The arguments on Open Access (OA) focuses on who can attain this information against why it should be copyrighted; revolving around cost, ease of access and the legal aspect of re-using the content published.
I’ve discussed on earnings and Intellectual Property Rights (IPR) with regards to the content online that affects creators and readers.
Plagiarism is a step further from violating IPR, as shared by Liting with the use of a case study on Zara’s copyright infringement for replicating an indie designers work. Although it is difficult to draw the line between plagiarism and inspiration, there is a grey area in which works created draw ideas yet hold much similarities to other sources. As much as plagiarism is frowned upon in all types of work, it is very unlikely that content today is 100% authentic. Creators subconsciously add or use work that is already done; improvising where necessary to form a ‘new’ work.
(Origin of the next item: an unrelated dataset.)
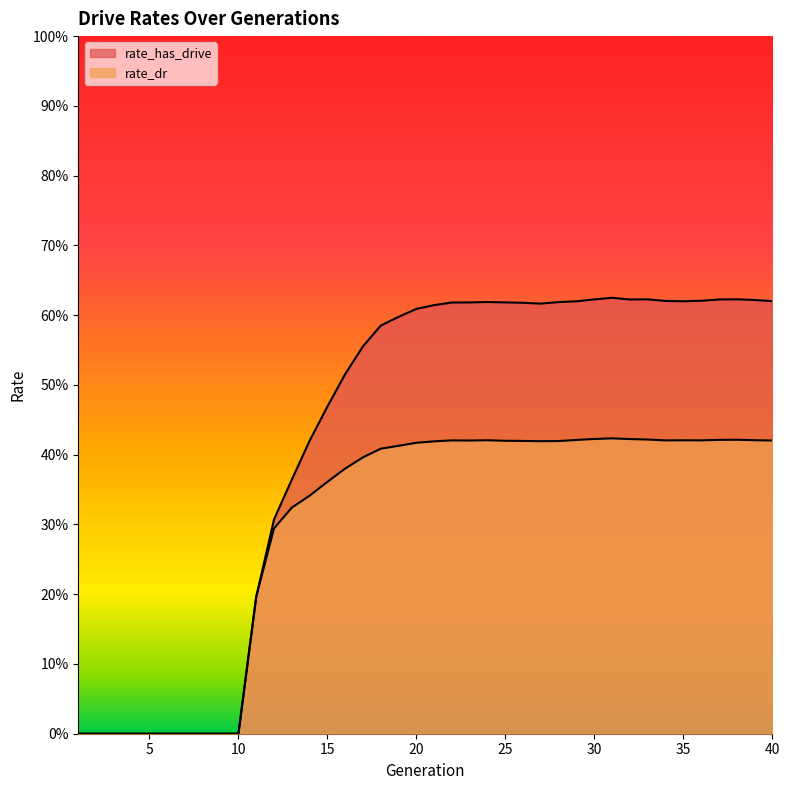

What is the average value of the rate_has_drive series?

0.4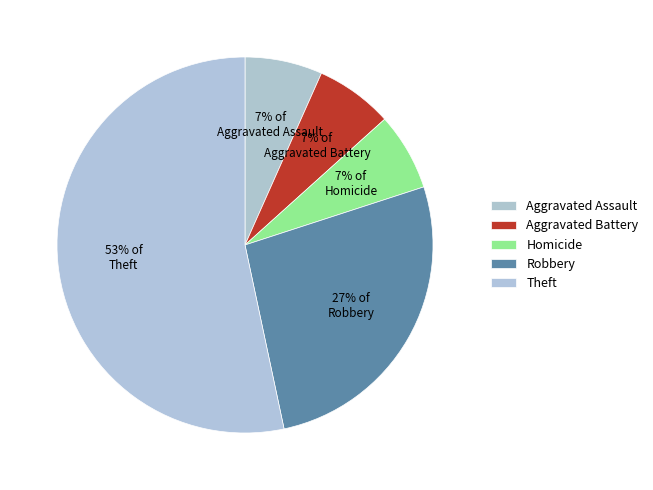

What is the smallest slice in the pie chart?

Aggravated Assault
While Zaid discussed the differences on how OA affects different groups of people and not only the content producers, he believed OA has a different and larger impact on the academic research industry than on the creative or other industries which thrive on the internet. To further understand how OA is applied to the creative sector, we can look at the FAQs on MET Museum which talks about Open Access for Scholarly Content (OASC).
Vivian’s comment mentioned that people should be willing to pay for knowledge. I agree that a form of payment should be made to gratify the efforts of the educator, but at what cost? The contents have been ridiculously overpriced where organisations and even institutions like Harvard, find difficulty paying.
OA in my opinion empowers one with knowledge at the expense of another’s effort. As much as I feel contents should be available freely online, the efforts of producers should not go unnoticed but instead be credited and rewarded.